In this photo, we can see an interesting representation of what was. It shows a house, a classic ju-tek design made popular in the 1970s. Amid this Korean modernist architectural style shown in the photo within a photo, we can see a tree shading the second story building with a walled exterior compound. It is unclear exactly how long this image has been plastered on the newer building. However, what is of value in this scene is the juxtaposition of both architectural styles, and what the act of remembering a differing style of ‘home’ could mean to those who put it there.
This image was taken in a newly revitalized neighborhood in downtown Gunsan. Adjacent to an old marina, this area of smaller shops and two-story homes has become trendy in recent years.
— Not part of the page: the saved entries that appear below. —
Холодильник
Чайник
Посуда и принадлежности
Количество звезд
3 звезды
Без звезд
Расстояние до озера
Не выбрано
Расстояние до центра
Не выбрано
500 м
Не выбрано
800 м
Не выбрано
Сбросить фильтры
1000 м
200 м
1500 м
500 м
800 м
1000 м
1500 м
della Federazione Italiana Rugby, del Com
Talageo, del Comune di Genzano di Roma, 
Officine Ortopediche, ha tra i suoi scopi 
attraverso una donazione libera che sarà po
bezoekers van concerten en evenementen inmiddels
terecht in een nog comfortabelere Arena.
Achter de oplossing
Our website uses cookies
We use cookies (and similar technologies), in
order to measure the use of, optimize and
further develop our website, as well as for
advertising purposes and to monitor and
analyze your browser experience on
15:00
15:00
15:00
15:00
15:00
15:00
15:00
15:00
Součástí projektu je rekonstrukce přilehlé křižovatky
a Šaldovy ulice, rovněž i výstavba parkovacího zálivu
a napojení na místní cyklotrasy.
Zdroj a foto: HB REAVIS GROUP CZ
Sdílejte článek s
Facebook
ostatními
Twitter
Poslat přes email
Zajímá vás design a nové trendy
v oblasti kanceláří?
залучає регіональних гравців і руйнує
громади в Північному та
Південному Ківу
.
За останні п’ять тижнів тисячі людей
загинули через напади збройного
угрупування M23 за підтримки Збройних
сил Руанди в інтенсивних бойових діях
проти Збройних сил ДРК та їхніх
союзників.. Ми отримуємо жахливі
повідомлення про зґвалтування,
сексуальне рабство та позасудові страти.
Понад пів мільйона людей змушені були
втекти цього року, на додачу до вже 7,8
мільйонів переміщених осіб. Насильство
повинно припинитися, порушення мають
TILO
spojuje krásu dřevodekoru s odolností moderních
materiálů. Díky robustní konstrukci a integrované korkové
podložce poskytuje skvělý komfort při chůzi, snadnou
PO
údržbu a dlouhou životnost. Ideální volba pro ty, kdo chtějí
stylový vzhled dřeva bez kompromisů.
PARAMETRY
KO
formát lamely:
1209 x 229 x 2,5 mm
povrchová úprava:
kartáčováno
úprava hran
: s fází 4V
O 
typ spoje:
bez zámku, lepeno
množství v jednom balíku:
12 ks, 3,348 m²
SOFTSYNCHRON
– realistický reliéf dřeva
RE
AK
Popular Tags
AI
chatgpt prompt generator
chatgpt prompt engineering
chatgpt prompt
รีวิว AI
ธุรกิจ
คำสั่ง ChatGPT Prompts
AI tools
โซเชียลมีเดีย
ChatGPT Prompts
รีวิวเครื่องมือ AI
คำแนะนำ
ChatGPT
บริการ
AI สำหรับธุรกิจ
This town has seemed to be ahead of the curve regarding the value it places on preserving its architectural past. Whereas many other cities have moved to demolish such neighborhoods in favor of the ubiquitous high-rise apartments seen elsewhere on the peninsula, there is instead a sensitivity to these buildings which remain. Yes, they have become Disney-fied to a large degree, full of exorbitantly priced coffee and hamburger joints. However, if this visual past has been successfully recommodified to suit the needs of an emerging upper-middle-class who tire of the norm, it opens up deeper questions regarding what role the visual plays in telling local residents who they are within such a place. For example, does the significance of this re-imaging of the neighborhood lay in the memories of those who knew this place as it used to be? Or, does it become significant only when experienced in its newly represented state?
Viewing this image has reminded me personally of the power possessed by images of the past. Given the context of their display, images like the one within the image above are pawns in the hands of those who re-present them. For example, the sun breaking through the clouds reflected in the windows to the modern building to the left may hint at the emotions that I, as the photographer, hoped to imbibe within the scene. A mixture of nostalgic curiousity and unexpected confusion greeted me on this day in downtown Gunsan. However, the eyes of new viewers may allow entirely different emotions. So goes the artistic nature of photography; a release into the unknown for eyes which view the world differently than our own. It is a contemporary moment, linking what was within a process of inevitable transformation.
[Photo taken with an Olympus 35sp shooting an expired roll of Kodak Ektachrome 200.]